Elle a également indiqué qu'elle présenterait le projet de rapport d'activité de la délégation consacré, notamment, au thème des « femmes dans les lieux privatifs de liberté » au cours d'une réunion fixée au jeudi 10 décembre prochain et qu'elle proposait d'en présenter les conclusions et les recommandations lors d'une conférence de presse le mercredi 16 décembre ; à l'issue de celle-ci, elle inviterait les membres de la délégation de participer, au cours d'un déjeuner, à un échange sur les futurs travaux de la délégation.
Elle a enfin annoncé son intention de convier, le mercredi 13 janvier 2010, à une réunion de voeux pour le Nouvel An, un certain nombre d'associations de défense des droits des femmes.

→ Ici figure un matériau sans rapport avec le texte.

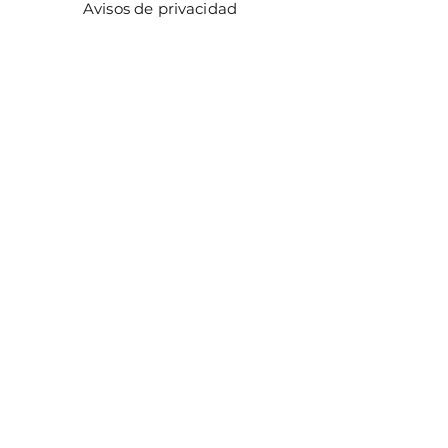
Avisos de privacidad
Métodos de pago
Facturación
Distribuidores
Facebook
Instagram
¡ÚNETE!
Email
Enviar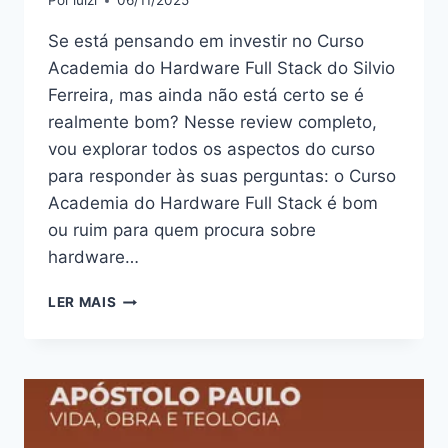
Por
luizi
06/11/2025
Se está pensando em investir no Curso
Academia do Hardware Full Stack do Silvio
Ferreira, mas ainda não está certo se é
realmente bom? Nesse review completo,
vou explorar todos os aspectos do curso
para responder às suas perguntas: o Curso
Academia do Hardware Full Stack é bom
ou ruim para quem procura sobre
hardware…
CURSO
LER MAIS
ACADEMIA
DO
HARDWARE
FULL
STACK
:
BOM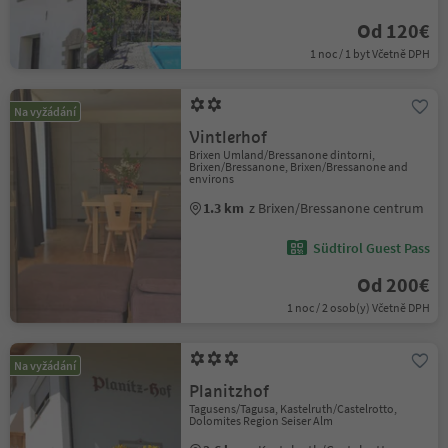
Od 120€
1 noc / 1 byt Včetně DPH
Na vyžádání
Vintlerhof
Brixen Umland/Bressanone dintorni,
Brixen/Bressanone, Brixen/Bressanone and
environs
1.3 km
z Brixen/Bressanone centrum
Südtirol Guest Pass
Od 200€
1 noc / 2 osob(y) Včetně DPH
Na vyžádání
Planitzhof
Tagusens/Tagusa, Kastelruth/Castelrotto,
Dolomites Region Seiser Alm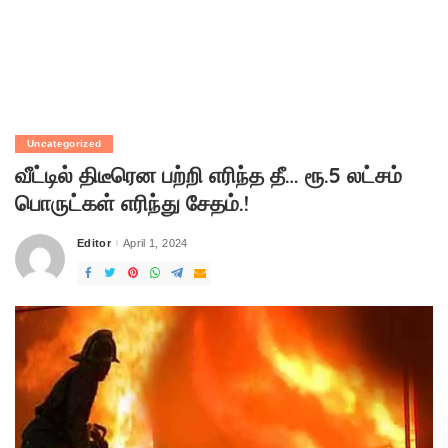
Uncategorized
வீட்டில் திடீரென பற்றி எரிந்த தீ… ரூ.5 லட்சம்
பொருட்கள் எரிந்து சேதம்.!
Editor
April 1, 2024
Posted
by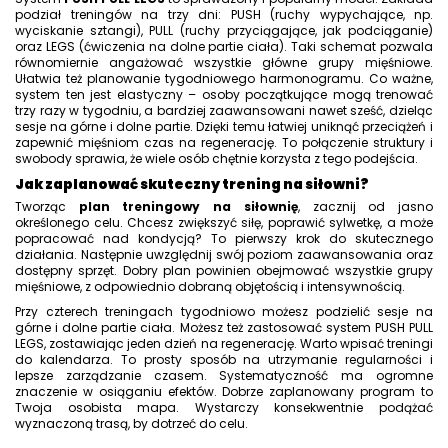
podział treningów na trzy dni: PUSH (ruchy wypychające, np.
wyciskanie sztangi), PULL (ruchy przyciągające, jak podciąganie)
oraz LEGS (ćwiczenia na dolne partie ciała). Taki schemat pozwala
równomiernie angażować wszystkie główne grupy mięśniowe.
Ułatwia też planowanie tygodniowego harmonogramu. Co ważne,
system ten jest elastyczny – osoby początkujące mogą trenować
trzy razy w tygodniu, a bardziej zaawansowani nawet sześć, dzieląc
sesje na górne i dolne partie. Dzięki temu łatwiej uniknąć przeciążeń i
zapewnić mięśniom czas na regenerację. To połączenie struktury i
swobody sprawia, że wiele osób chętnie korzysta z tego podejścia.
Jak zaplanować skuteczny trening na siłowni?
Tworząc
plan treningowy na siłownię
, zacznij od jasno
określonego celu. Chcesz zwiększyć siłę, poprawić sylwetkę, a może
popracować nad kondycją? To pierwszy krok do skutecznego
działania. Następnie uwzględnij swój poziom zaawansowania oraz
dostępny sprzęt. Dobry plan powinien obejmować wszystkie grupy
mięśniowe, z odpowiednio dobraną objętością i intensywnością.
Przy czterech treningach tygodniowo możesz podzielić sesje na
górne i dolne partie ciała. Możesz też zastosować system PUSH PULL
LEGS, zostawiając jeden dzień na regenerację. Warto wpisać treningi
do kalendarza. To prosty sposób na utrzymanie regularności i
lepsze zarządzanie czasem. Systematyczność ma ogromne
znaczenie w osiąganiu efektów. Dobrze zaplanowany program to
Twoja osobista mapa. Wystarczy konsekwentnie podążać
wyznaczoną trasą, by dotrzeć do celu.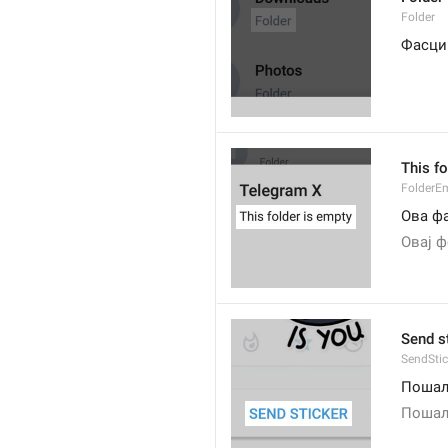
Folder
Фасци
This fo
FolderE
Ова фа
Овај ф
Send s
SendStic
Пошаљ
Пошаљ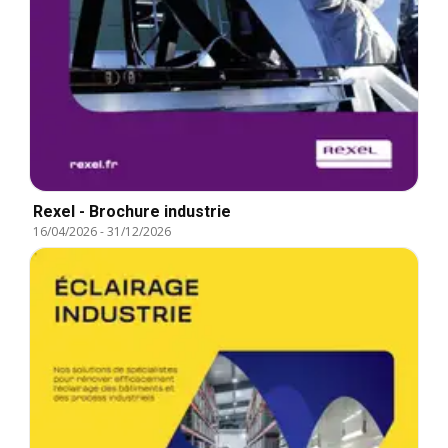
Rexel - Brochure industrie
16/04/2026
-
31/12/2026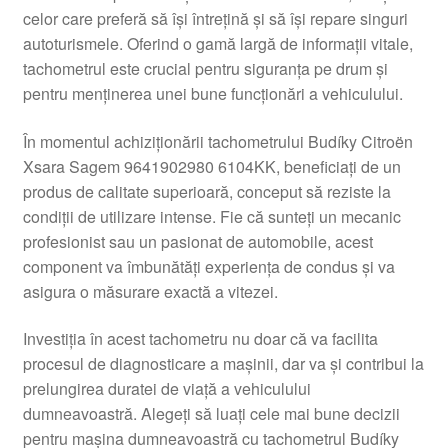
celor care preferă să își întrețină și să își repare singuri
Livrare
autoturismele. Oferind o gamă largă de informații vitale,
tachometrul este crucial pentru siguranța pe drum și
Livrare în toată lumea
pentru menținerea unei bune funcționări a vehiculului.
Plângere
În momentul achiziționării tachometrului Budíky Citroën
Xsara Sagem 9641902980 6104KK, beneficiați de un
produs de calitate superioară, conceput să reziste la
Plățile
condiții de utilizare intense. Fie că sunteți un mecanic
profesionist sau un pasionat de automobile, acest
Politică de confidențialitate
component va îmbunătăți experiența de condus și va
asigura o măsurare exactă a vitezei.
Procedura de reclamație
Investiția în acest tachometru nu doar că va facilita
Termeni si conditii
procesul de diagnosticare a mașinii, dar va și contribui la
prelungirea duratei de viață a vehiculului
dumneavoastră. Alegeți să luați cele mai bune decizii
pentru mașina dumneavoastră cu tachometrul Budíky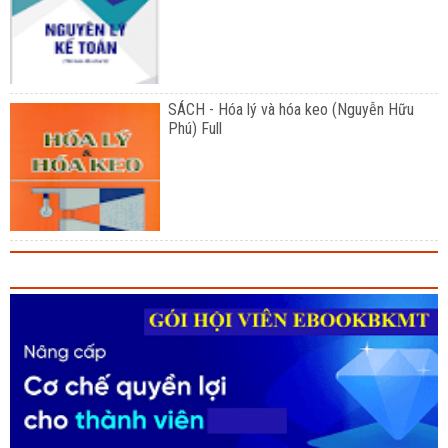
SÁCH - Hóa lý và hóa keo (Nguyễn Hữu
Phú) Full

En conclusion, elle a rapporté les propos que lui avait un jour tenus le président François Mitterrand : celui-ci estimait, dans les années quatre-vingt-dix, qu'il faudrait encore deux générations pour parvenir à une égalité parfaite entre les hommes et les femmes à condition, soulignait-il, que l'on ne change pas de cap. Elle a regretté qu'il y ait en France un certain nombre d'hommes politiques qui continuent de freiner ce mouvement et que la France soit plutôt en retard en matière de parité, y compris par rapport à des Etats du Sud comme la Mauritanie ou le Rwanda, comme le montrait une étude réalisée dans l'espace francophone.